Physicists from McGill University in Montreal have calculated that it will take a person only 38 minutes and 11 seconds to reach the other side of the planet if he falls through a hole in Earth. The speed that the person will be flying with will reach more than 5 miles per second. However, these scientists also suggest that humanity not expect a real tunnel to appear in the near future.
The first train Puffing Devil was invented in 1801 by English engineer Richard Trevithick, while the first prototype of a bicycle, the two-wheeled device Laufmaschine, was created in 1817 by German professor — Baron Karl von Drais.
Scientists found out that rats are the only other mammals that can laugh while being tickled, just like humans. However, rats only laugh if they’re in a good mood. If they are feeling depressed or frightened, the reaction to tickling is noticeably weaker.
In fact, the fur of the polar bear doesn’t have pigment — it’s semi-transparent. And their skin is black which helps them to keep warm because black absorbs sunlight better and speeds up the drying process of the fur after swimming.
An Australian physicist, Ruben Meerman, held a set of experiments and found out that people exhale fat. He has proved that about 22 lb of fat turns into 18.5 lb of carbon dioxide that leaves the body in the form of exhaled air and we lose about 3.5 lb in water (through urine, sweat, and tears).
The syndrome of Alice in Wonderland is also called the Lilliput sight. It’s a rare neurological disorder that is characterized by a distorted perception of the world: a person can see large objects as small ones, while tiny objects can be seen as gigantic by them. The disease was spotted and classified as a separate one in 1955.

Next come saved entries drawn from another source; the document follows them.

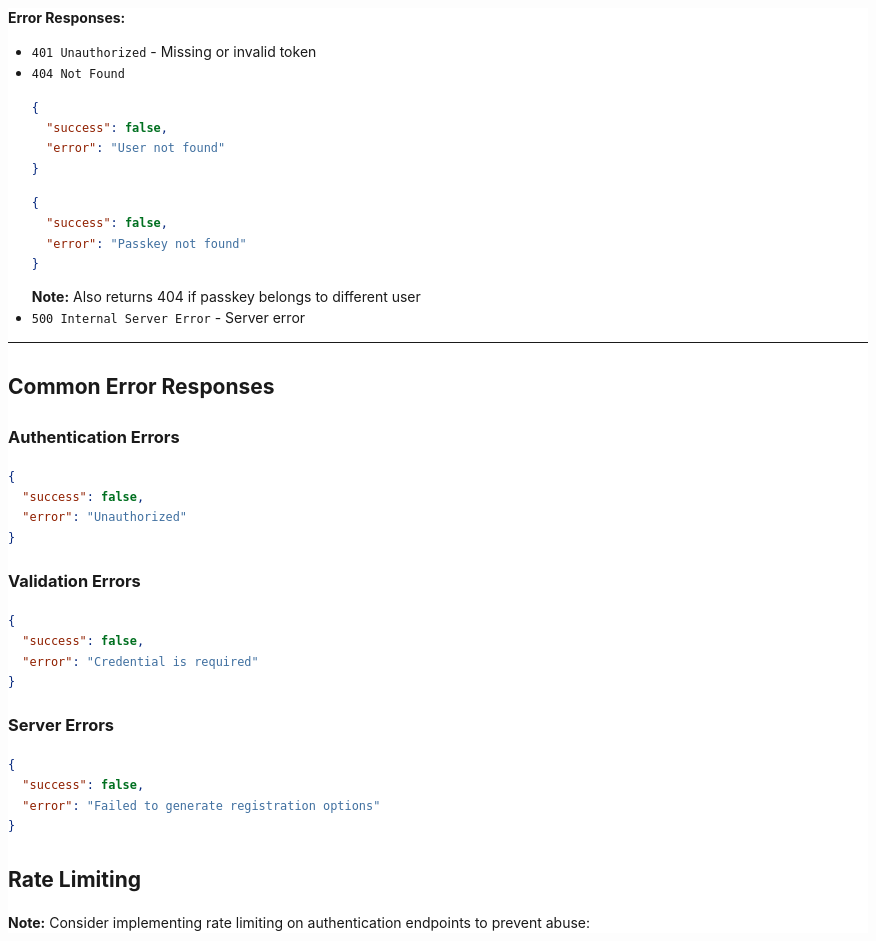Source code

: **Error Responses:**

- `401 Unauthorized` - Missing or invalid token
- `404 Not Found`
  ```json
  {
    "success": false,
    "error": "User not found"
  }
  ```
  ```json
  {
    "success": false,
    "error": "Passkey not found"
  }
  ```
  **Note:** Also returns 404 if passkey belongs to different user
- `500 Internal Server Error` - Server error

---

## Common Error Responses

### Authentication Errors

```json
{
  "success": false,
  "error": "Unauthorized"
}
```

### Validation Errors

```json
{
  "success": false,
  "error": "Credential is required"
}
```

### Server Errors

```json
{
  "success": false,
  "error": "Failed to generate registration options"
}
```

## Rate Limiting

**Note:** Consider implementing rate limiting on authentication endpoints to prevent abuse:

Doctor Franz Messerli conducted research and found out that the consumption of chocolate can improve the mental abilities of a person. And though he confessed that the experiment was held for fun, he still managed to outline a direct connection between the amount of chocolate consumed in different countries with the amount of those countries’ Nobel laureates.
We all remember from school that fungi are a separate kingdom in the world of plants. But molecular genetic studies have shown that though fungi are classified separately from animals, their cell structure is closer to the kingdom of animals than it is to plants.
Though wooly mammoths are thought to have completely died by the end of the Pleistocene epoch, there were still some of them that managed to survive on the far and isolated island of Wrangel. They lived there until about 4000 years ago which is several centuries after the Pyramid of Giza had been built. Scientists believe that this small island drifted apart from the mainland carrying a small group of these giants on it, having saved their population for quite a long period of time.